If we accept seatbelts as universal prevention, why not accept pelvic floor training as the same? The risk is high enough, the intervention simple enough, and the consequences serious enough to justify routine screening and education.
The Guideline Gap
And here is the uncomfortable truth: the American College of Obstetricians and Gynecologists (ACOG) does not currently recommend routine screening for postpartum urinary incontinence at every postpartum visit. They acknowledge it as a common complication, but they stop short of requiring systematic inquiry or universal prevention.
That is not good enough. If professionalism means anything, it means moving beyond the bare minimum. ACOG should take the lead and make urinary incontinence screening as standard as postpartum depression screening. Anything less leaves women to fend for themselves, forced to navigate one of the most common complications of childbirth in silence.

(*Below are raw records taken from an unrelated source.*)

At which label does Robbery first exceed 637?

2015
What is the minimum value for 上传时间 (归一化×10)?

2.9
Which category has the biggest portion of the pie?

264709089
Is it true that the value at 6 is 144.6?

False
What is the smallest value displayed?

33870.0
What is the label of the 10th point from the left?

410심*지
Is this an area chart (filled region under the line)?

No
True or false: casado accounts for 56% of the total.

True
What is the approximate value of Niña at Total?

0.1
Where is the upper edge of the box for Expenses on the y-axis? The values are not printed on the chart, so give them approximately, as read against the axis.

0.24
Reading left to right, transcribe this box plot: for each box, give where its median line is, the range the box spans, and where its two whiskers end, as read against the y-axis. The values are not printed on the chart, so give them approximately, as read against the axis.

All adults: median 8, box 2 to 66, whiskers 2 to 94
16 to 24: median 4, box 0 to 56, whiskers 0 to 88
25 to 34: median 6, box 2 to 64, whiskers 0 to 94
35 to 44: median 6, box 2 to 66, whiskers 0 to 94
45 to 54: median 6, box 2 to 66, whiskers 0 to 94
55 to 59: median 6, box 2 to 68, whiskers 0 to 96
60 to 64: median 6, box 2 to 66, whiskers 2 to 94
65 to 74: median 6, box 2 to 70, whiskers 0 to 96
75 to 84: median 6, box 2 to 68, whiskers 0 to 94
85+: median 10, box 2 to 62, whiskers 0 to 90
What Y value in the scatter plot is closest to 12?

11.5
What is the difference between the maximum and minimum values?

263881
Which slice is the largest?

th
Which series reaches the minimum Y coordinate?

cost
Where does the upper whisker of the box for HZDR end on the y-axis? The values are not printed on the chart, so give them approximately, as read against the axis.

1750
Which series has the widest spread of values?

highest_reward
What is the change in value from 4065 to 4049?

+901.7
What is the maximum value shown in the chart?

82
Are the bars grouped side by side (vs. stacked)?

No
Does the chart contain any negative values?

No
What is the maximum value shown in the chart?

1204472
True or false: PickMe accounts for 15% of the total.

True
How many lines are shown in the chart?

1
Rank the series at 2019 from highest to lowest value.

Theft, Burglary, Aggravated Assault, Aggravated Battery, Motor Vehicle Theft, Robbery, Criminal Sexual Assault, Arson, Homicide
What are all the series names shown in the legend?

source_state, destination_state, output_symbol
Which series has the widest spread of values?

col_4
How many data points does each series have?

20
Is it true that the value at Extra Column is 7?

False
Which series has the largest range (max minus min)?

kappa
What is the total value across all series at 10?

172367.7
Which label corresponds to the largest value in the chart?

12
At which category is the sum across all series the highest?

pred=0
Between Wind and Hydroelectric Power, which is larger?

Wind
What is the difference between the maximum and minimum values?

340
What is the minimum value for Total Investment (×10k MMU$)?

When guidelines lag behind evidence, professionalism requires clinicians to lead.
The Cost of Neglect
Failing to ask carries costs, both personal and societal. Women may withdraw from physical activity, increasing long-term risks of obesity and cardiovascular disease. They may avoid social situations, worsening postpartum depression. They may lose productivity at work or spend money on pads and treatments years later.
The silence is not just embarrassing. It is expensive, unhealthy, and unfair.
The Ethical Question
Here is the unavoidable conclusion: not asking about postpartum incontinence is not neutral. It is a choice that allows preventable suffering to persist.
Professionalism demands better. Screening should be routine. Education should be universal. Prevention should be standard. If ACOG is not ready to put this in writing, then clinicians must do it themselves. Because the only thing more uncomfortable than asking about incontinence is explaining why you never did.
Reflection
Medicine prides itself on progress. We celebrate new technologies, complex surgeries, and genetic breakthroughs. Yet here is a simple, common problem with a simple, common solution, ignored not because it is hard, but because it is awkward.
That is not progress. That is complacency. And for the millions of women living with postpartum incontinence, it is unacceptable.
If one question at a postpartum visit could change the trajectory of a woman’s health for decades, isn’t silence the real malpractice?